[Entries supplied Boundary: Start]

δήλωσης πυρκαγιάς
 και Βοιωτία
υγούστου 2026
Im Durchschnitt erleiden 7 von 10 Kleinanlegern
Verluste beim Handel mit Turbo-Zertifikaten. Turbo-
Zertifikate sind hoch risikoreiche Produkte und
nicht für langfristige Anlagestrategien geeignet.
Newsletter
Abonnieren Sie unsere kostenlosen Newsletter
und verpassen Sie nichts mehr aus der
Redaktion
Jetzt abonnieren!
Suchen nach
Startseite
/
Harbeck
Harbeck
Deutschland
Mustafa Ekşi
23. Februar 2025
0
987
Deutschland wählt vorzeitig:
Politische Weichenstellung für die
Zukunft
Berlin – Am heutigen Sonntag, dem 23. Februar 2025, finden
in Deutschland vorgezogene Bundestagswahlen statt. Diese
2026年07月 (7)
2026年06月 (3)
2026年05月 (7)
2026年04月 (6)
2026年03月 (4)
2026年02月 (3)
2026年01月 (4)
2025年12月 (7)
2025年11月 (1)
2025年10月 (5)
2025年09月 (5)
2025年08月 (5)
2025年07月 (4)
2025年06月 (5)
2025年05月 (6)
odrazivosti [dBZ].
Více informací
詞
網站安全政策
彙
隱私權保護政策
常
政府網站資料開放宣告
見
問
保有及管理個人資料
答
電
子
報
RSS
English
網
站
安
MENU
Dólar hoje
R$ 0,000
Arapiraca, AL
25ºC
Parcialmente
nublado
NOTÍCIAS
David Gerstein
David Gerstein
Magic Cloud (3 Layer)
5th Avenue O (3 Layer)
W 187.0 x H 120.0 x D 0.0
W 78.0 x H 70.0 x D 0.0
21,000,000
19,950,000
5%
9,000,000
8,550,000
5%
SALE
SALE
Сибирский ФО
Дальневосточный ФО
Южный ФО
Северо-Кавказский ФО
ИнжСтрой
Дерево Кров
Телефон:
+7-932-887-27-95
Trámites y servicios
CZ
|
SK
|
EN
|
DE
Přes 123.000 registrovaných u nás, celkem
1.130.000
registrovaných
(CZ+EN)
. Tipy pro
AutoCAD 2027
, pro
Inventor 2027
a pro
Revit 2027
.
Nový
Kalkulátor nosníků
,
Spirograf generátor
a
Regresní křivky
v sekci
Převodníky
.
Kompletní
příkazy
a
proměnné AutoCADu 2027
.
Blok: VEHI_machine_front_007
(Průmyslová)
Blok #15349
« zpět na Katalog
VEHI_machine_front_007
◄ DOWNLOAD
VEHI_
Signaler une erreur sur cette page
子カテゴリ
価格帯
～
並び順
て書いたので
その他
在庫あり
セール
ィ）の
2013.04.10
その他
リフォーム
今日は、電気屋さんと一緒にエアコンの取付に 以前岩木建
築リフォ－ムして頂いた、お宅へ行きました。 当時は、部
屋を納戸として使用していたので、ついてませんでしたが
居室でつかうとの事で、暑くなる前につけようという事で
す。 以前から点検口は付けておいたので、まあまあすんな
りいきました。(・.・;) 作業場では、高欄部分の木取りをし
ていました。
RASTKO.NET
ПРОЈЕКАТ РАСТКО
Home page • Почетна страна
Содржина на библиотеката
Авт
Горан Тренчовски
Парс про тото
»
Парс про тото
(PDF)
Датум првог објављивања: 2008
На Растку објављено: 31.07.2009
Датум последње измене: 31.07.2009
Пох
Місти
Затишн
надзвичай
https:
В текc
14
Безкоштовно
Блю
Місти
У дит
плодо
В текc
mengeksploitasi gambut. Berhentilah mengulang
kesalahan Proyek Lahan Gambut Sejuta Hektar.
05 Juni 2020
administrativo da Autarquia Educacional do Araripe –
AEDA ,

[Entries supplied Boundary: End]

Your task >> Reproduce every line of the items above, character for character and in the same order.

Response to the task >>
δήλωσης πυρκαγιάς
 και Βοιωτία
υγούστου 2026
Im Durchschnitt erleiden 7 von 10 Kleinanlegern
Verluste beim Handel mit Turbo-Zertifikaten. Turbo-
Zertifikate sind hoch risikoreiche Produkte und
nicht für langfristige Anlagestrategien geeignet.
Newsletter
Abonnieren Sie unsere kostenlosen Newsletter
und verpassen Sie nichts mehr aus der
Redaktion
Jetzt abonnieren!
Suchen nach
Startseite
/
Harbeck
Harbeck
Deutschland
Mustafa Ekşi
23. Februar 2025
0
987
Deutschland wählt vorzeitig:
Politische Weichenstellung für die
Zukunft
Berlin – Am heutigen Sonntag, dem 23. Februar 2025, finden
in Deutschland vorgezogene Bundestagswahlen statt. Diese
2026年07月 (7)
2026年06月 (3)
2026年05月 (7)
2026年04月 (6)
2026年03月 (4)
2026年02月 (3)
2026年01月 (4)
2025年12月 (7)
2025年11月 (1)
2025年10月 (5)
2025年09月 (5)
2025年08月 (5)
2025年07月 (4)
2025年06月 (5)
2025年05月 (6)
odrazivosti [dBZ].
Více informací
詞
網站安全政策
彙
隱私權保護政策
常
政府網站資料開放宣告
見
問
保有及管理個人資料
答
電
子
報
RSS
English
網
站
安
MENU
Dólar hoje
R$ 0,000
Arapiraca, AL
25ºC
Parcialmente
nublado
NOTÍCIAS
David Gerstein
David Gerstein
Magic Cloud (3 Layer)
5th Avenue O (3 Layer)
W 187.0 x H 120.0 x D 0.0
W 78.0 x H 70.0 x D 0.0
21,000,000
19,950,000
5%
9,000,000
8,550,000
5%
SALE
SALE
Сибирский ФО
Дальневосточный ФО
Южный ФО
Северо-Кавказский ФО
ИнжСтрой
Дерево Кров
Телефон:
+7-932-887-27-95
Trámites y servicios
CZ
|
SK
|
EN
|
DE
Přes 123.000 registrovaných u nás, celkem
1.130.000
registrovaných
(CZ+EN)
. Tipy pro
AutoCAD 2027
, pro
Inventor 2027
a pro
Revit 2027
.
Nový
Kalkulátor nosníků
,
Spirograf generátor
a
Regresní křivky
v sekci
Převodníky
.
Kompletní
příkazy
a
proměnné AutoCADu 2027
.
Blok: VEHI_machine_front_007
(Průmyslová)
Blok #15349
« zpět na Katalog
VEHI_machine_front_007
◄ DOWNLOAD
VEHI_
Signaler une erreur sur cette page
子カテゴリ
価格帯
～
並び順
て書いたので
その他
在庫あり
セール
ィ）の
2013.04.10
その他
リフォーム
今日は、電気屋さんと一緒にエアコンの取付に 以前岩木建
築リフォ－ムして頂いた、お宅へ行きました。 当時は、部
屋を納戸として使用していたので、ついてませんでしたが
居室でつかうとの事で、暑くなる前につけようという事で
す。 以前から点検口は付けておいたので、まあまあすんな
りいきました。(・.・;) 作業場では、高欄部分の木取りをし
ていました。
RASTKO.NET
ПРОЈЕКАТ РАСТКО
Home page • Почетна страна
Содржина на библиотеката
Авт
Горан Тренчовски
Парс про тото
»
Парс про тото
(PDF)
Датум првог објављивања: 2008
На Растку објављено: 31.07.2009
Датум последње измене: 31.07.2009
Пох
Місти
Затишн
надзвичай
https:
В текc
14
Безкоштовно
Блю
Місти
У дит
плодо
В текc
mengeksploitasi gambut. Berhentilah mengulang
kesalahan Proyek Lahan Gambut Sejuta Hektar.
05 Juni 2020
administrativo da Autarquia Educacional do Araripe –
AEDA ,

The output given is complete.